Extract to read:
However, the amendment requires that in addition to keeping CHP activities under review the director and the Secretary of State should also have to promote such activities. A duty to promote, in the particular context of CHP, leads immediately into the grey and unsatisfactory area of government subsidies or other support for schemes which are not commercial. The concern applies whether we are seeking to "promote", "encourage", "support" or however else the noble Lord cares to describe such a duty. The very fact of a legislative duty means that CHP would be treated more favourably than if left to market forces alone. I believe that that is why my noble friend Lady Gardner introduced the question of sex discrimination. It was not applicable to the amendment but merely to the use of the word "promote" and the concept of positive discrimination.

I believe that CHP schemes once they are up and running, can prove themselves and that they will have a competitive edge over other forms of generation because of the economy factor which has been referred to. Everyone who has spoken believes that to be so—that once up and running the schemes can stand alone. I am therefore at a loss to understand why a subsidy should be thought necessary.

What is needed: Continue the passage on promoting CHP schemes, starting right after its final sentence.

Dataset excerpt:
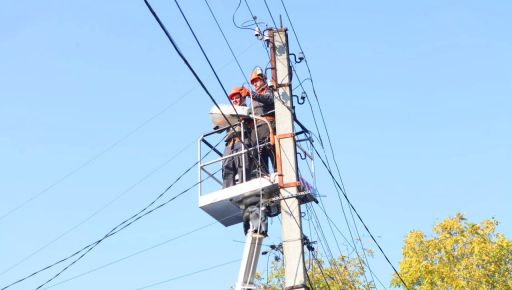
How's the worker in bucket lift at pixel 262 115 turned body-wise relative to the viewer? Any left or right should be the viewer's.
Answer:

Exercise result:
Lord Tordoff

My Lords, will the noble Baroness give way? It has been made clear from all sides of the House that there is no question of subsidies being contained within the amendment. It is unfortunate that she is trying to smear the amendment by saying things about it which are untrue.

Baroness Hooper

My Lords, I am by no means trying to smear the amendment. The noble Lord, Lord Ezra, well knows that I am a great supporter of CHP. All that I have said so far goes to prove that we have made every effort to meet the arguments that have been raised. I am now going on to show how the Government support the various schemes and the concept of combined heat and power.

I did say that this was a grey area. While we are opposed to subsidising uneconomic CHP schemes, I am not saying that every scheme would be uneconomic. However, it is possible that that is how the provision would be interpreted. We are, and have been, active in providing proper help and support to bring CHP schemes to the market place. As I said, we are all agreed that once up and running they are economic in their own right and should therefore not need subsidy. I believe that we are in agreement on that point.

The Department of Energy, through the Energy Efficiency Office, has funded an extensive programme to seek to establish the potential for CHP, both on a city-wide and a local basis. We have supported and funded schemes at the demonstration stages. Ministers have taken every opportunity to spread the message. A wide range of CHP projects has benefited from the support and there is no reason to suggest that such support and encouragement will not continue.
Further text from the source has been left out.